- The paper introduces StoryMaker, which integrates facial identity with clothing, hairstyle, and body attributes for holistic consistency in narrative image generation.
- It utilizes a novel Positional-aware Perceiver Resampler with attention constraints and LoRAs, achieving superior CLIP-I scores compared to existing methods.
- Experimental evaluations demonstrate its effectiveness across diverse applications, enabling multi-character storytelling and personalized digital content.
StoryMaker: Towards Holistic Consistent Characters in Text-to-image Generation
Introduction
The paper "StoryMaker: Towards Holistic Consistent Characters in Text-to-image Generation" (2409.12576) addresses a significant challenge in the personalization domain of diffusion-based image generation models: achieving holistic consistency in scenes involving multiple characters. While previous methods have focused primarily on maintaining facial identities, they often overlook other critical aspects such as clothing, hairstyles, and body consistency, which are essential for creating a cohesive narrative across a series of images. The proposed solution, StoryMaker, incorporates face identities and cropped character images to preserve these attributes while enabling narrative creation through text prompts.
Methodology
StoryMaker integrates facial identity information with character attributes such as clothing, hairstyles, and bodies using a novel module known as the Positional-aware Perceiver Resampler (PPR). By conditioning generation on these integrated features, StoryMaker aims to maintain holistic consistency in image serialization. To prevent intermingling of multiple characters with the background, StoryMaker employs constraints on the cross-attention impact region via MSE loss in conjunction with segmentation masks.
This approach ensures that character attributes remain distinct and coherent across generated images. Additionally, the model is trained to decouple pose information using a conditioning framework informed by ControlNet, allowing pose diversity when generating sequences. LoRAs are employed to enhance fidelity and quality, thereby making StoryMaker adaptable to various applications, such as clothing swapping and image variation.
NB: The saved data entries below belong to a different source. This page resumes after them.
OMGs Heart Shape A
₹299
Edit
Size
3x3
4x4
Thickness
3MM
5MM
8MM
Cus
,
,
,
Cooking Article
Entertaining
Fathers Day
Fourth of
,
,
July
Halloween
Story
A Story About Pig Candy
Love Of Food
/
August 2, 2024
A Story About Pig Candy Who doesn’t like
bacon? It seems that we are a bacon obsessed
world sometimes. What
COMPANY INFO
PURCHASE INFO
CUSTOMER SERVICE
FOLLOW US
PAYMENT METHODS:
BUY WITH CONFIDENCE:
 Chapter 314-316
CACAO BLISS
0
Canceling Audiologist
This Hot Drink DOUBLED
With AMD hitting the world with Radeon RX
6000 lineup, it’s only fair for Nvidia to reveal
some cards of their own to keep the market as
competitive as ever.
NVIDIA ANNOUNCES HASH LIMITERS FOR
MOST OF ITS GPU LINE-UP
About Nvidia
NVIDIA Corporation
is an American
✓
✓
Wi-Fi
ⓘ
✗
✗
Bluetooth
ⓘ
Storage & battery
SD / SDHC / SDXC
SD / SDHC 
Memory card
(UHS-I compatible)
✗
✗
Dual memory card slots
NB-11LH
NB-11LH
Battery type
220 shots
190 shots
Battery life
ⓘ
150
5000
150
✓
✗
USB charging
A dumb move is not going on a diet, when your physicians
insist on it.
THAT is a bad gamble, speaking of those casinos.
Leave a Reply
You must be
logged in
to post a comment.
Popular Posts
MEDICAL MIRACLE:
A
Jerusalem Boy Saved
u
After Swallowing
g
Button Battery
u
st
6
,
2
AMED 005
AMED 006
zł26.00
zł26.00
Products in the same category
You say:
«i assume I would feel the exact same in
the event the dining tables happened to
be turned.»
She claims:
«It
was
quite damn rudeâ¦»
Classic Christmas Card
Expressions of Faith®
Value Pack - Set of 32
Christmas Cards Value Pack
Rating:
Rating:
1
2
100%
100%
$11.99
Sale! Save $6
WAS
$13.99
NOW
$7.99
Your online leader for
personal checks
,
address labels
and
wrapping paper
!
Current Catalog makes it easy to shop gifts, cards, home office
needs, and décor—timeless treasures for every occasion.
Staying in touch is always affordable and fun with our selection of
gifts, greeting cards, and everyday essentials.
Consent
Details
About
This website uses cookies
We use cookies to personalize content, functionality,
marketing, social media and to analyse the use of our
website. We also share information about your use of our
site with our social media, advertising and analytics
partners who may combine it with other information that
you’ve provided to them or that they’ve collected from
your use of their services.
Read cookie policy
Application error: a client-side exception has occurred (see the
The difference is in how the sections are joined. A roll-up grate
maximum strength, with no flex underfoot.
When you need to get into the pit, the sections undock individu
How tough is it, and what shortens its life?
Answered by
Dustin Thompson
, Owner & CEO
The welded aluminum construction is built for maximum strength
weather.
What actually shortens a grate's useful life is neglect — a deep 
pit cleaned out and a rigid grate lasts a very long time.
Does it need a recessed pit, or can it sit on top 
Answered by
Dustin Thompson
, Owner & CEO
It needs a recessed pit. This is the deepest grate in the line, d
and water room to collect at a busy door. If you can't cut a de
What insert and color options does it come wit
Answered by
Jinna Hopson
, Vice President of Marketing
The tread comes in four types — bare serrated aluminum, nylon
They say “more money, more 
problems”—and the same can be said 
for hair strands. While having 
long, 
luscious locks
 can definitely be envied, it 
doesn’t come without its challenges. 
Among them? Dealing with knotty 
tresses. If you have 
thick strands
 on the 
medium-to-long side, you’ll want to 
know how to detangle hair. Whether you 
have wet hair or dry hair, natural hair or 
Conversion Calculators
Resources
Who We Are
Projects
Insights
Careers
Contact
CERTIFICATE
Figure 1: The model architecture of our proposed StoryMaker, highlighting the Positional-aware Perceiver Resampler and decoupled cross-attention with LoRAs.
Experimental Evaluation
Quantitative comparisons between StoryMaker and existing methods including MM-Diff, PhotoMaker-V2, InstantID, and IP-adapter-FaceID illustrate StoryMaker's superior performance in maintaining consistent character portrayal. It achieves the highest CLIP-I score, emphasizing the preservation of not just facial identities but also clothing, hairstyles, and body features. While InstantID excels in facial similarity due to its extensive training data, StoryMaker balances identity preservation across multiple characters and all associated features.
(Table 1)
Figure 2: Visual comparison on single character condition generation.
Visual analysis further corroborates these findings, demonstrating StoryMaker's capability in generating coherent narratives with multiple characters. The model's flexibility is showcased in applications ranging from single-character portrait generation to intricate multi-character stories.
Figure 3: Visualization of two-character image generation with variations in realism and stylization.
Diverse Applications
StoryMaker's robust performance allows for an array of applications beyond standard personalization tasks. These include transformations such as age changes while preserving clothing consistency, and compelling stylizations achieved by tuning parameters within the resampler modules. Additionally, StoryMaker's compatibility with generative plugins like LoRA and ControlNet amplifies its utility in creating diverse and high-quality narratives for digital storytelling.
Figure 4: Diverse applications of StoryMaker.
Conclusion
StoryMaker represents a significant advancement in text-to-image generation by achieving holistic consistency not only in facial identities but across clothing, hairstyles, and body features. By leveraging the Positional-aware Perceiver Resampler alongside strategic attention loss constraints, the model successfully creates cohesive image sequences conducive to narrative construction. Its ability to maintain consistency across varying poses and styles paves the way for numerous applications in storytelling and comic creation. These innovations position StoryMaker as a versatile tool with substantial potential in domains demanding high personalization and narrative coherence.
While this research marks a pivotal step forward, further enhancements in pose guidance without explicit inputs and scaling capabilities for multiple characters will foster even greater fidelity and applicability in complex scenarios.